BEGIN Data shown

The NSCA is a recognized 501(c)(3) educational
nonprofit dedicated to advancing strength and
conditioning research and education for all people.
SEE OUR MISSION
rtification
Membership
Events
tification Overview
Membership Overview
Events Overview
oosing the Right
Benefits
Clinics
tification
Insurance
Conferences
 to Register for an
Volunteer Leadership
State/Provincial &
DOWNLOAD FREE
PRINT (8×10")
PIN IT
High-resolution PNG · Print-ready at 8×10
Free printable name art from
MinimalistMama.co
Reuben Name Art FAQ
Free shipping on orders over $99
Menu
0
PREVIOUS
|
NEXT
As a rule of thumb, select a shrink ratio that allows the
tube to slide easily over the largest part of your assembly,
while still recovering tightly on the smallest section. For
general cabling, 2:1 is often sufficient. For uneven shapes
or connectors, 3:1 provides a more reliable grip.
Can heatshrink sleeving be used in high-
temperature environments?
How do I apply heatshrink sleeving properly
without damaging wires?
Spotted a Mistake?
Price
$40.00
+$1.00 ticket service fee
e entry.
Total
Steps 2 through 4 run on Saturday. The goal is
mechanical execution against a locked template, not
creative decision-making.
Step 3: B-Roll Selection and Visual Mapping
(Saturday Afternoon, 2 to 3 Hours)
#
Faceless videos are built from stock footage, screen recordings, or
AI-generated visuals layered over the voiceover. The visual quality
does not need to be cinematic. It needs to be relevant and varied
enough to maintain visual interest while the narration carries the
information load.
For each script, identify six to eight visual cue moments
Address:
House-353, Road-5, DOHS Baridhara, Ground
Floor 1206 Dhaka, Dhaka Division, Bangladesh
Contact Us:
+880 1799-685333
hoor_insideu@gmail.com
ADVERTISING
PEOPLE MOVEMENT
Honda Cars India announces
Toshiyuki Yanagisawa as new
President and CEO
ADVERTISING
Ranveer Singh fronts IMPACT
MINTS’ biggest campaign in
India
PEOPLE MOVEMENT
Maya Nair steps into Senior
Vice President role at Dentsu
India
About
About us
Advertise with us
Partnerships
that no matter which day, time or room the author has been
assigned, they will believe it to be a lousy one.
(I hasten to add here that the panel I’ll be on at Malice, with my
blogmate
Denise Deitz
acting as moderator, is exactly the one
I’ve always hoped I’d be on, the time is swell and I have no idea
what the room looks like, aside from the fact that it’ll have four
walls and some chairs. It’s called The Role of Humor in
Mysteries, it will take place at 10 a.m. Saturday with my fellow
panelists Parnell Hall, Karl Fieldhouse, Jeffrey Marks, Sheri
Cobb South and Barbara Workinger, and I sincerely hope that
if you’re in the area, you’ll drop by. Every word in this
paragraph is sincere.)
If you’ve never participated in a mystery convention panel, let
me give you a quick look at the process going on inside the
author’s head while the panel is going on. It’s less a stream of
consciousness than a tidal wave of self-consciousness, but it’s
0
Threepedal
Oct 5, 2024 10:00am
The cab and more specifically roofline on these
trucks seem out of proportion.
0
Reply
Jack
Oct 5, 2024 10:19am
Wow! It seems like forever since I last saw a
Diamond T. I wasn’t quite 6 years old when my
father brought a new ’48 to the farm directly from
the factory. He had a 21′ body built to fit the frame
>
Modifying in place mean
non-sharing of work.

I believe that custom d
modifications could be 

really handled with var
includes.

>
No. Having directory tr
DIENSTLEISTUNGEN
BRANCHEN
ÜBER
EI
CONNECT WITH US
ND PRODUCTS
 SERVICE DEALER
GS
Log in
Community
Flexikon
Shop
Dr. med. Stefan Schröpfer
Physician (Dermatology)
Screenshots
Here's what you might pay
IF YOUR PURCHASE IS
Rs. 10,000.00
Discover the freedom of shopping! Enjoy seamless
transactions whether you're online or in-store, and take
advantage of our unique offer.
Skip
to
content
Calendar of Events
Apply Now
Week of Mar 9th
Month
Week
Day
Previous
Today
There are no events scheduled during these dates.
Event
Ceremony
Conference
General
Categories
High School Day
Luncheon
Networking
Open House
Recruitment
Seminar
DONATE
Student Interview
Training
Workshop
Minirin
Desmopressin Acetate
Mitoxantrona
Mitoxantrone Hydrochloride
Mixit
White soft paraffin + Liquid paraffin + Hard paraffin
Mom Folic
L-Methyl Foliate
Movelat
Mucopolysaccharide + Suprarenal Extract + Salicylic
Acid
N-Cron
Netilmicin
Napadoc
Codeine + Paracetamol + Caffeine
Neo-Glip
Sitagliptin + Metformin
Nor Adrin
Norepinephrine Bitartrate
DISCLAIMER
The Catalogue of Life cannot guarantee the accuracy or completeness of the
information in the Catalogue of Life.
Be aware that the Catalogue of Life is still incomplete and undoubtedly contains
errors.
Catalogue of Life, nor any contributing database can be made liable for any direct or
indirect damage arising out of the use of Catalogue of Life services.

END Data shown

Would you mind giving all the records again exactly?

Solution for this exercise:
The NSCA is a recognized 501(c)(3) educational
nonprofit dedicated to advancing strength and
conditioning research and education for all people.
SEE OUR MISSION
rtification
Membership
Events
tification Overview
Membership Overview
Events Overview
oosing the Right
Benefits
Clinics
tification
Insurance
Conferences
 to Register for an
Volunteer Leadership
State/Provincial &
DOWNLOAD FREE
PRINT (8×10")
PIN IT
High-resolution PNG · Print-ready at 8×10
Free printable name art from
MinimalistMama.co
Reuben Name Art FAQ
Free shipping on orders over $99
Menu
0
PREVIOUS
|
NEXT
As a rule of thumb, select a shrink ratio that allows the
tube to slide easily over the largest part of your assembly,
while still recovering tightly on the smallest section. For
general cabling, 2:1 is often sufficient. For uneven shapes
or connectors, 3:1 provides a more reliable grip.
Can heatshrink sleeving be used in high-
temperature environments?
How do I apply heatshrink sleeving properly
without damaging wires?
Spotted a Mistake?
Price
$40.00
+$1.00 ticket service fee
e entry.
Total
Steps 2 through 4 run on Saturday. The goal is
mechanical execution against a locked template, not
creative decision-making.
Step 3: B-Roll Selection and Visual Mapping
(Saturday Afternoon, 2 to 3 Hours)
#
Faceless videos are built from stock footage, screen recordings, or
AI-generated visuals layered over the voiceover. The visual quality
does not need to be cinematic. It needs to be relevant and varied
enough to maintain visual interest while the narration carries the
information load.
For each script, identify six to eight visual cue moments
Address:
House-353, Road-5, DOHS Baridhara, Ground
Floor 1206 Dhaka, Dhaka Division, Bangladesh
Contact Us:
+880 1799-685333
hoor_insideu@gmail.com
ADVERTISING
PEOPLE MOVEMENT
Honda Cars India announces
Toshiyuki Yanagisawa as new
President and CEO
ADVERTISING
Ranveer Singh fronts IMPACT
MINTS’ biggest campaign in
India
PEOPLE MOVEMENT
Maya Nair steps into Senior
Vice President role at Dentsu
India
About
About us
Advertise with us
Partnerships
that no matter which day, time or room the author has been
assigned, they will believe it to be a lousy one.
(I hasten to add here that the panel I’ll be on at Malice, with my
blogmate
Denise Deitz
acting as moderator, is exactly the one
I’ve always hoped I’d be on, the time is swell and I have no idea
what the room looks like, aside from the fact that it’ll have four
walls and some chairs. It’s called The Role of Humor in
Mysteries, it will take place at 10 a.m. Saturday with my fellow
panelists Parnell Hall, Karl Fieldhouse, Jeffrey Marks, Sheri
Cobb South and Barbara Workinger, and I sincerely hope that
if you’re in the area, you’ll drop by. Every word in this
paragraph is sincere.)
If you’ve never participated in a mystery convention panel, let
me give you a quick look at the process going on inside the
author’s head while the panel is going on. It’s less a stream of
consciousness than a tidal wave of self-consciousness, but it’s
0
Threepedal
Oct 5, 2024 10:00am
The cab and more specifically roofline on these
trucks seem out of proportion.
0
Reply
Jack
Oct 5, 2024 10:19am
Wow! It seems like forever since I last saw a
Diamond T. I wasn’t quite 6 years old when my
father brought a new ’48 to the farm directly from
the factory. He had a 21′ body built to fit the frame
>
Modifying in place mean
non-sharing of work.

I believe that custom d
modifications could be 

really handled with var
includes.

>
No. Having directory tr
DIENSTLEISTUNGEN
BRANCHEN
ÜBER
EI
CONNECT WITH US
ND PRODUCTS
 SERVICE DEALER
GS
Log in
Community
Flexikon
Shop
Dr. med. Stefan Schröpfer
Physician (Dermatology)
Screenshots
Here's what you might pay
IF YOUR PURCHASE IS
Rs. 10,000.00
Discover the freedom of shopping! Enjoy seamless
transactions whether you're online or in-store, and take
advantage of our unique offer.
Skip
to
content
Calendar of Events
Apply Now
Week of Mar 9th
Month
Week
Day
Previous
Today
There are no events scheduled during these dates.
Event
Ceremony
Conference
General
Categories
High School Day
Luncheon
Networking
Open House
Recruitment
Seminar
DONATE
Student Interview
Training
Workshop
Minirin
Desmopressin Acetate
Mitoxantrona
Mitoxantrone Hydrochloride
Mixit
White soft paraffin + Liquid paraffin + Hard paraffin
Mom Folic
L-Methyl Foliate
Movelat
Mucopolysaccharide + Suprarenal Extract + Salicylic
Acid
N-Cron
Netilmicin
Napadoc
Codeine + Paracetamol + Caffeine
Neo-Glip
Sitagliptin + Metformin
Nor Adrin
Norepinephrine Bitartrate
DISCLAIMER
The Catalogue of Life cannot guarantee the accuracy or completeness of the
information in the Catalogue of Life.
Be aware that the Catalogue of Life is still incomplete and undoubtedly contains
errors.
Catalogue of Life, nor any contributing database can be made liable for any direct or
indirect damage arising out of the use of Catalogue of Life services.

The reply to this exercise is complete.